1. A layer at coordinate (0,0,2) cannot see the output of (0,0,1) from the *current* tick, only from the previous tick
2. Concurrent goroutines in tiled mode write to different indices of `NextBuffer` without conflict
3. Remote links always see stable, previous-tick values regardless of which goroutine happens to fire first

This is the "clock cycle accuracy" mentioned in the README.

## V0.75.0 Stability & Guarding
The Step mesh engine was fundamentally stabilized in v0.75.0 to support sparse volumetric grids without runtime panics.

### 1. Volumetric Coordinate Guarding
In previous versions, a misconfigured grid cell could lead to a `nil pointer dereference`. In v0.75.0, the dispatcher implements strict guarding:
- **`IsDisabled` Flag**: Every grid cell now defaults to "Disabled". They must be explicitly enabled during network construction via the `poly.VolumetricLayer` configuration.
- **Nil-Safety**: The `DispatchLayer` and `StepForward` loops check these flags before execution, ensuring that uninitialized memory in sparse 3D regions does not cause a crash.
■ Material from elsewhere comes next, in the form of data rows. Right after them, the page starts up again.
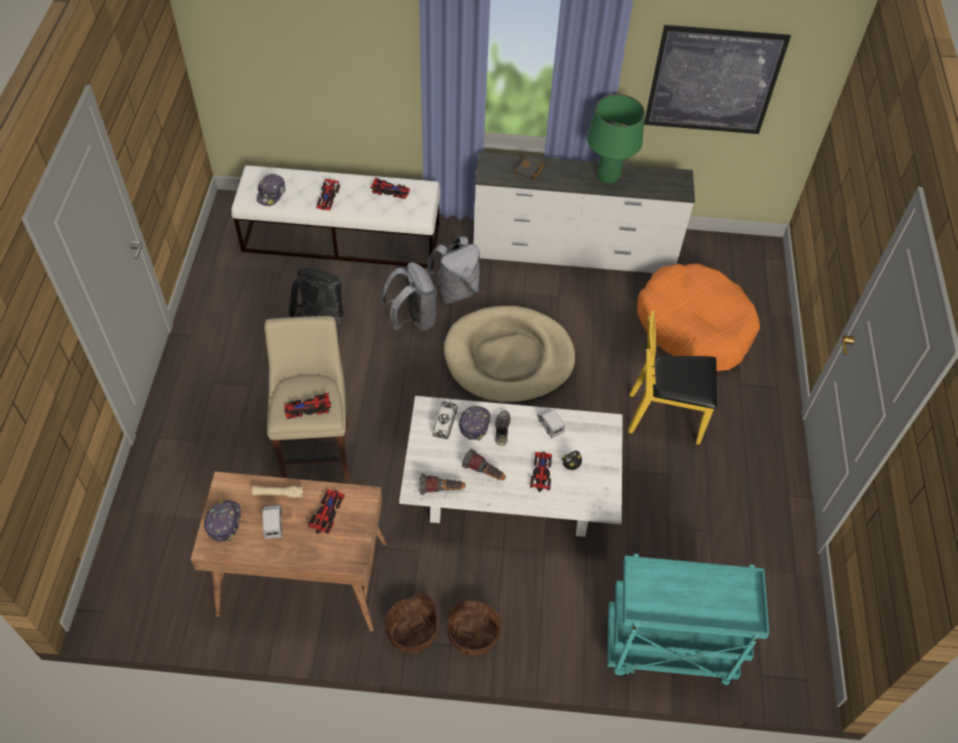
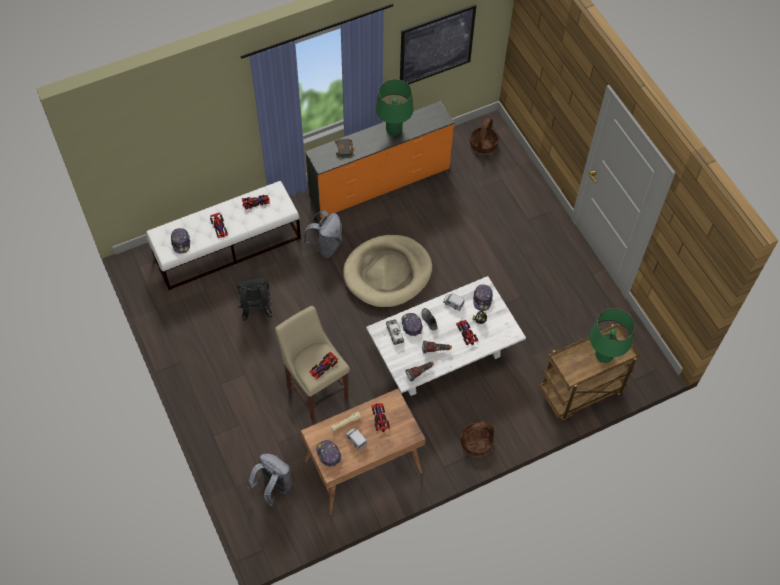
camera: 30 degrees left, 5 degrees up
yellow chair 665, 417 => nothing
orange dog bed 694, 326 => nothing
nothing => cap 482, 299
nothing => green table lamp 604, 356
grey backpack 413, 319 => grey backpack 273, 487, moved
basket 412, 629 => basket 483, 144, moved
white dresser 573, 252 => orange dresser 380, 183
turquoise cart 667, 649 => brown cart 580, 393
### 2. Explicit Coordinate Hopping
Stability is further guaranteed by the enforcement of 3D volumetric coordinates (`z, y, x, l`). 
- **Deterministic Routing**: Every connection, whether a standard sequence or a remote `IsRemoteLink`, is resolved to a specific 3D coordinate. 
- **Grid Consistency**: This ensures that even in massively parallel tiled modes, the signal wavefront remains spatially consistent and bit-perfect across all 21 numerical types.

---

## When to Use the Step mesh engine

Use `StepForward` / `StepApplyTween` when you need:

- **Continuous operation**: the network runs indefinitely, processing new inputs each tick
- **Spatial feedback**: remote links that create mesh-level recurrence
- **Online learning**: weight updates interleaved with forward passes
- **Parallel processing**: the tiled mode can saturate multi-core CPUs

Use `ForwardPolymorphic` / `BackwardPolymorphic` when you need:

- **Batch training**: multiple training examples per weight update
- **GPU acceleration**: the GPU path uses `trainBatchWGPU`, not the step mesh engine
- **Deterministic single-pass inference**: no history overhead

> [!TIP]
> The README's phrase "use `StepForward` and `StepApplyTween` when you need a living network that evolves and learns over time rather than a static pipeline" captures this distinction perfectly.